Job item :: Please reproduce the lines of the records below, from the line with "fag-neustadt-aisch.de" to the line with "1. halvleg slut", including both of those lines. Leave the pictures out.

The input ::
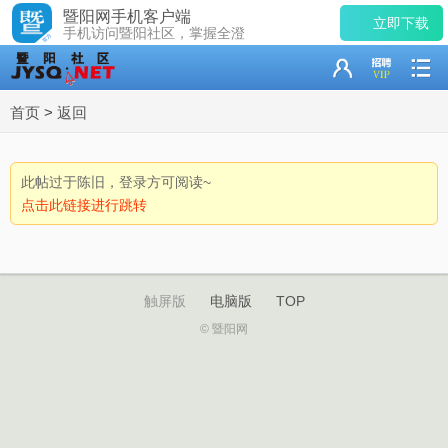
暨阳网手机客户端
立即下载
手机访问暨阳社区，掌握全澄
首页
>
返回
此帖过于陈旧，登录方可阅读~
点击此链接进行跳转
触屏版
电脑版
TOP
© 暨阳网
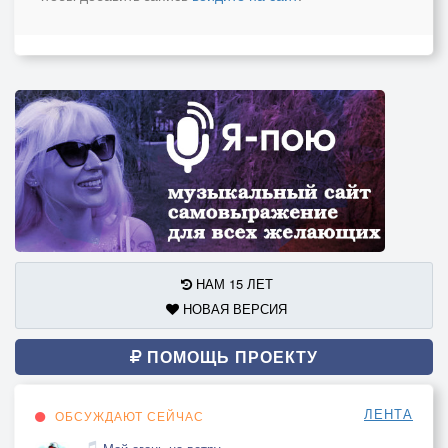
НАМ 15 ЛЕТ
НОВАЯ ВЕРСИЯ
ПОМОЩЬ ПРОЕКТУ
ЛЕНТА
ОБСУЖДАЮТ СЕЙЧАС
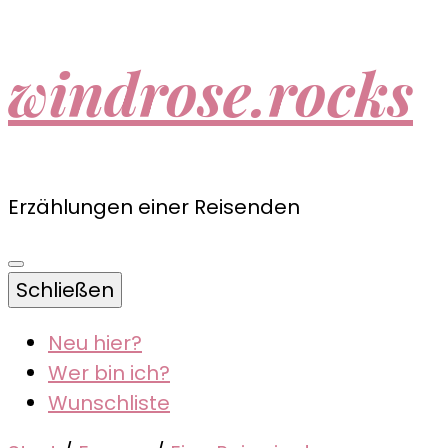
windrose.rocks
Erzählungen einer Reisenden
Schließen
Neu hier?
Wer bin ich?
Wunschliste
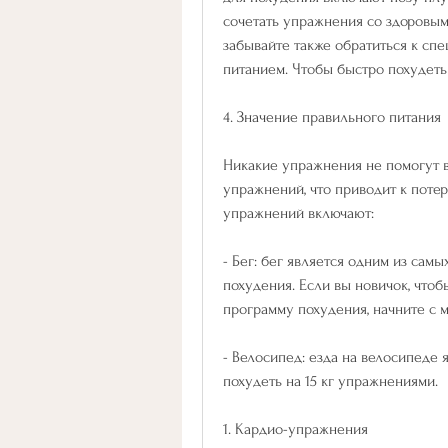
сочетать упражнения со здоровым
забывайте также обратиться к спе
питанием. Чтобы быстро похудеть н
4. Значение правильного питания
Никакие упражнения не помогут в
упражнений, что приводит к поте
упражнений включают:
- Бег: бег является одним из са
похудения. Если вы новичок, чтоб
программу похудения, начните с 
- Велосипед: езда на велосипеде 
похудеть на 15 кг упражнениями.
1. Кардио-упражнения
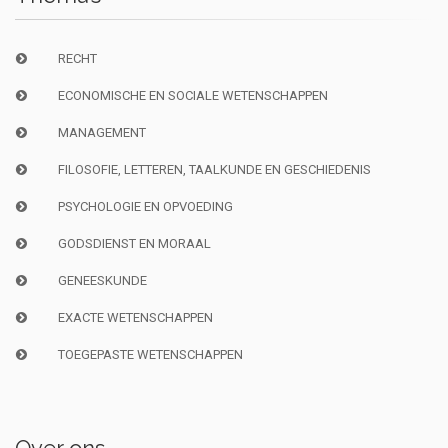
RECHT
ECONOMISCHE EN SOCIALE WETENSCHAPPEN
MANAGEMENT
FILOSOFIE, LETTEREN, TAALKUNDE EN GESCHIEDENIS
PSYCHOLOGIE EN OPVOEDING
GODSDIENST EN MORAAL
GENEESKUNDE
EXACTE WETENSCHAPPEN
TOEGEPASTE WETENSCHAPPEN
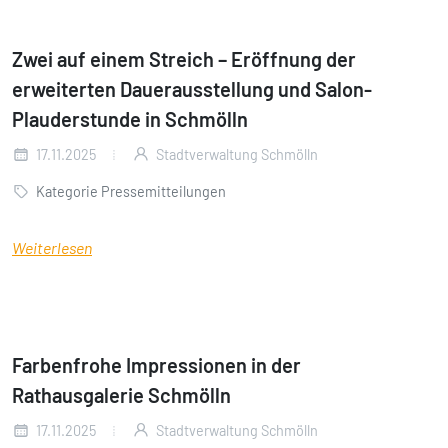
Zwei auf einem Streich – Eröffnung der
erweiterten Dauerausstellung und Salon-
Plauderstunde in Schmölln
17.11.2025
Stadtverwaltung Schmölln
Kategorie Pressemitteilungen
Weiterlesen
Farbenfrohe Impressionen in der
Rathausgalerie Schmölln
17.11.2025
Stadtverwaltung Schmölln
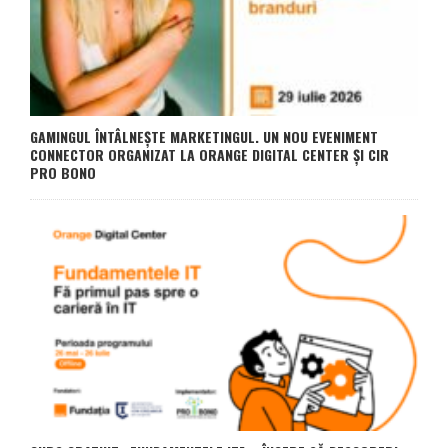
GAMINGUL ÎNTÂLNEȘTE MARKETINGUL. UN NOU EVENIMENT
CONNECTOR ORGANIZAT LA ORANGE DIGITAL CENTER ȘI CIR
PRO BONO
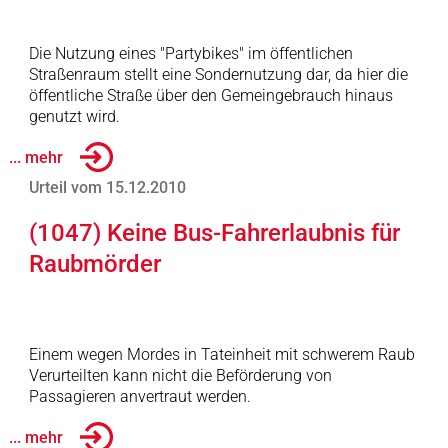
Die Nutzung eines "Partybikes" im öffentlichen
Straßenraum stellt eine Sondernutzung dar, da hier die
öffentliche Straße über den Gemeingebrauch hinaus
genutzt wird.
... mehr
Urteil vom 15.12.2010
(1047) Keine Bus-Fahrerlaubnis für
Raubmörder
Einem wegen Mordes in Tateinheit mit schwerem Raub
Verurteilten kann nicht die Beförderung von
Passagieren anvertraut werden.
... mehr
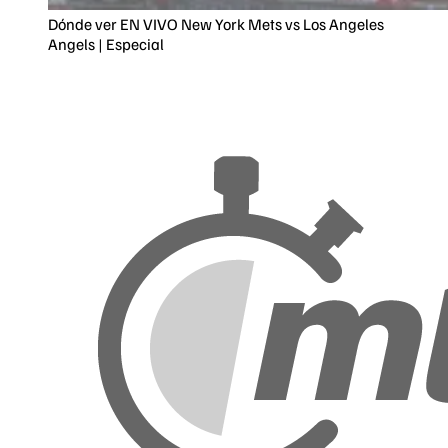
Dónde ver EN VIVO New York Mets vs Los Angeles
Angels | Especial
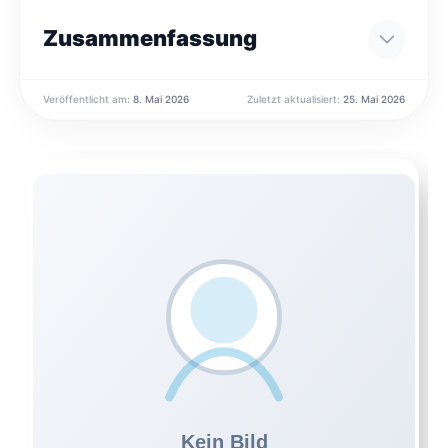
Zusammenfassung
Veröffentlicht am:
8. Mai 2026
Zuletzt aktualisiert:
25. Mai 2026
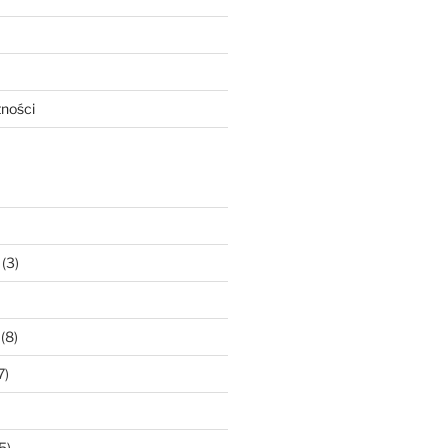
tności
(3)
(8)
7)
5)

* * *

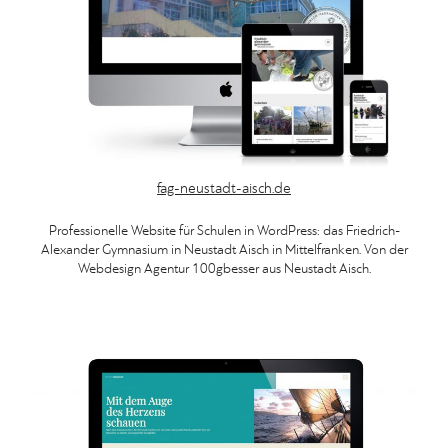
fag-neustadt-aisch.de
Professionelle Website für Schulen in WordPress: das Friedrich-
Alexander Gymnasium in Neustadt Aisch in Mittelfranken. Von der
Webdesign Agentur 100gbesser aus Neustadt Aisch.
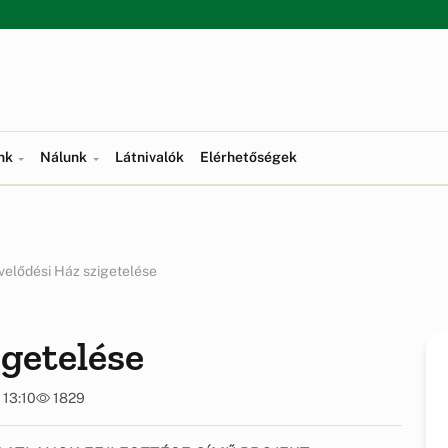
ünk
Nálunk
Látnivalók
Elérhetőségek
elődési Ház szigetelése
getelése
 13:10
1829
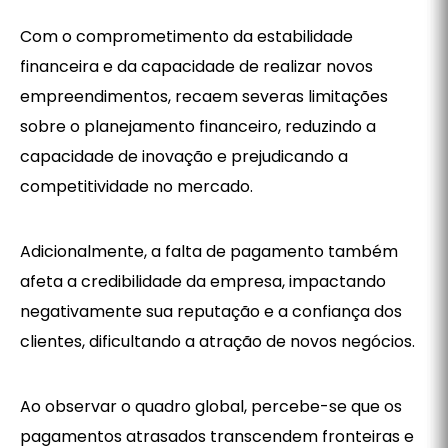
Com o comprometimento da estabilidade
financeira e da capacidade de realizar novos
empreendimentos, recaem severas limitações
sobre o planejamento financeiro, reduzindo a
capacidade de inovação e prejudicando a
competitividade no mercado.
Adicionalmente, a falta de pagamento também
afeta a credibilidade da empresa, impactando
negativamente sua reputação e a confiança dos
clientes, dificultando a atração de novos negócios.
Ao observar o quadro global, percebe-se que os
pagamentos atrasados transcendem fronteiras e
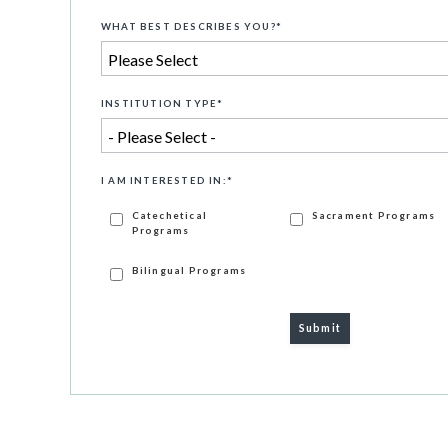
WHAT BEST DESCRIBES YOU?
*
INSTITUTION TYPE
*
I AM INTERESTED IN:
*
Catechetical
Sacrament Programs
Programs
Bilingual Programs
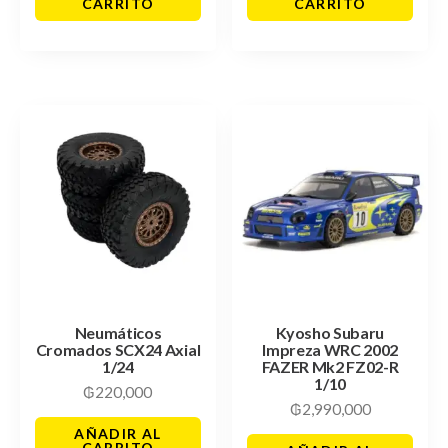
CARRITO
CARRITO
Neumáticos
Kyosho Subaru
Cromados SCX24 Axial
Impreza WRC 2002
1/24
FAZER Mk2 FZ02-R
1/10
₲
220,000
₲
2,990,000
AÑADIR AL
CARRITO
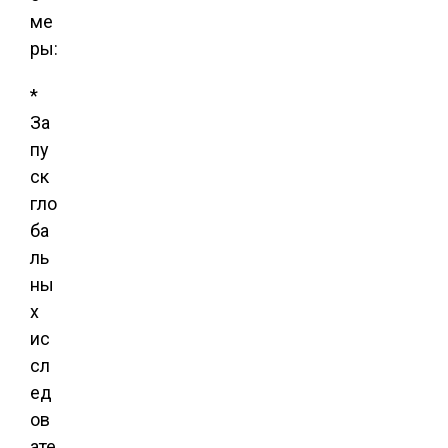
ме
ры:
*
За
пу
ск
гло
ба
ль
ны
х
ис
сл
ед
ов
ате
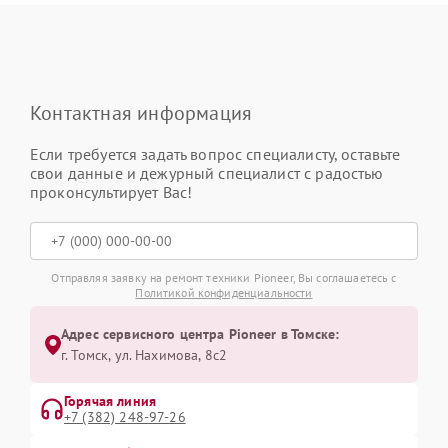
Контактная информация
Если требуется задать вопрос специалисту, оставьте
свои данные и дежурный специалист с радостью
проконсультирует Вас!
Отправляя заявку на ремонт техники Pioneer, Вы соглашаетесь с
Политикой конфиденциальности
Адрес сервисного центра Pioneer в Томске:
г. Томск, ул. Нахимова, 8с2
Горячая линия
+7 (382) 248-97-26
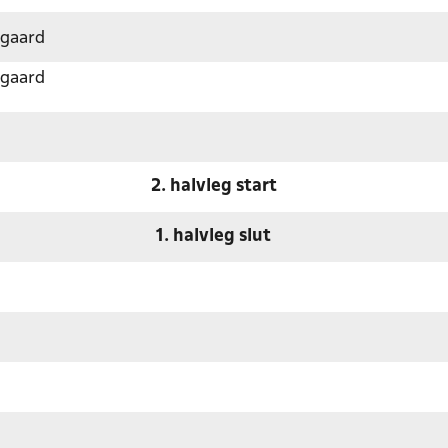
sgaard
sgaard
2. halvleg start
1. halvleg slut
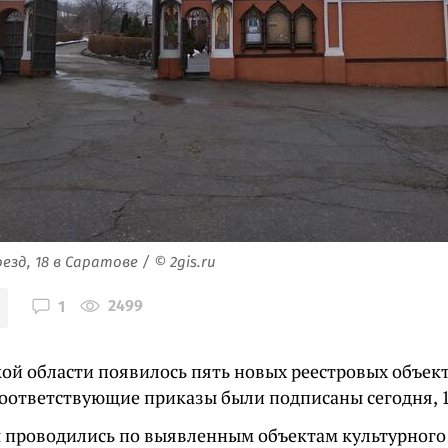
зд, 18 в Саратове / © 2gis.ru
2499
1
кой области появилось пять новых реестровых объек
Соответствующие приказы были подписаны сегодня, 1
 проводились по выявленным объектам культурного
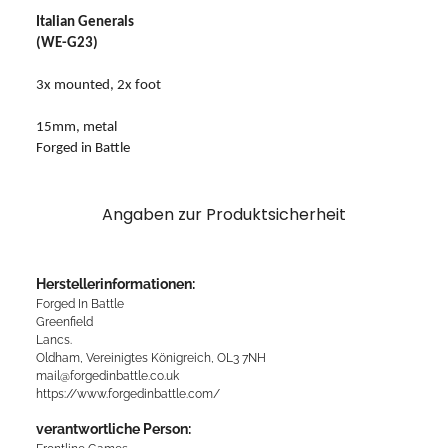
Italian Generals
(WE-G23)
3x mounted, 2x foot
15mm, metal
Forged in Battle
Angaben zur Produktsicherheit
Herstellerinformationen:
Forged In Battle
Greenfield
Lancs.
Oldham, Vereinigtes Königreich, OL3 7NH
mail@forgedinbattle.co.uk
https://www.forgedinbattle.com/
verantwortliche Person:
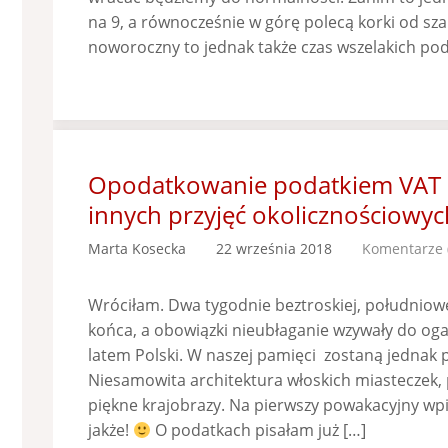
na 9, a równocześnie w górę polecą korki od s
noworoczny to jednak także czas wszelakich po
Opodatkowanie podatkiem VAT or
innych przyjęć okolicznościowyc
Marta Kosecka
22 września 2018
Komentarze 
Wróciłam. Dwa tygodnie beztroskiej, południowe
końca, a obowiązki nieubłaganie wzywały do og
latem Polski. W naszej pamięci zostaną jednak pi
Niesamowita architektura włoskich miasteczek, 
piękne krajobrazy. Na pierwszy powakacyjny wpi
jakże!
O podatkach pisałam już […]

Your solution ::
fag-neustadt-aisch.de
Professionelle Website für Schulen in WordPress: das Friedrich-
Alexander Gymnasium in Neustadt Aisch in Mittelfranken. Von der
Webdesign Agentur 100gbesser aus Neustadt Aisch.
ünk
Nálunk
Látnivalók
Elérhetőségek
elődési Ház szigetelése
getelése
 13:10
1829
Com o comprometimento da estabilidade
financeira e da capacidade de realizar novos
empreendimentos, recaem severas limitações
sobre o planejamento financeiro, reduzindo a
capacidade de inovação e prejudicando a
competitividade no mercado.
Adicionalmente, a falta de pagamento também
afeta a credibilidade da empresa, impactando
negativamente sua reputação e a confiança dos
clientes, dificultando a atração de novos negócios.
Ao observar o quadro global, percebe-se que os
pagamentos atrasados transcendem fronteiras e
WHAT BEST DESCRIBES YOU?
*
INSTITUTION TYPE
*
I AM INTERESTED IN:
*
Catechetical
Sacrament Programs
Programs
Bilingual Programs
CARRITO
CARRITO
Neumáticos
Kyosho Subaru
Cromados SCX24 Axial
Impreza WRC 2002
1/24
FAZER Mk2 FZ02-R
1/10
₲
220,000
₲
2,990,000
AÑADIR AL
CARRITO
ме
ры:
*
За
пу
ск
гло
ба
ль
ны
х
ис
сл
ед
ов
ате
Контактная информация
Если требуется задать вопрос специалисту, оставьте
свои данные и дежурный специалист с радостью
проконсультирует Вас!
Отправляя заявку на ремонт техники Pioneer, Вы соглашаетесь с
Политикой конфиденциальности
Адрес сервисного центра Pioneer в Томске:
г. Томск, ул. Нахимова, 8с2
Горячая линия
+7 (382) 248-97-26
sgaard
sgaard
2. halvleg start
1. halvleg slut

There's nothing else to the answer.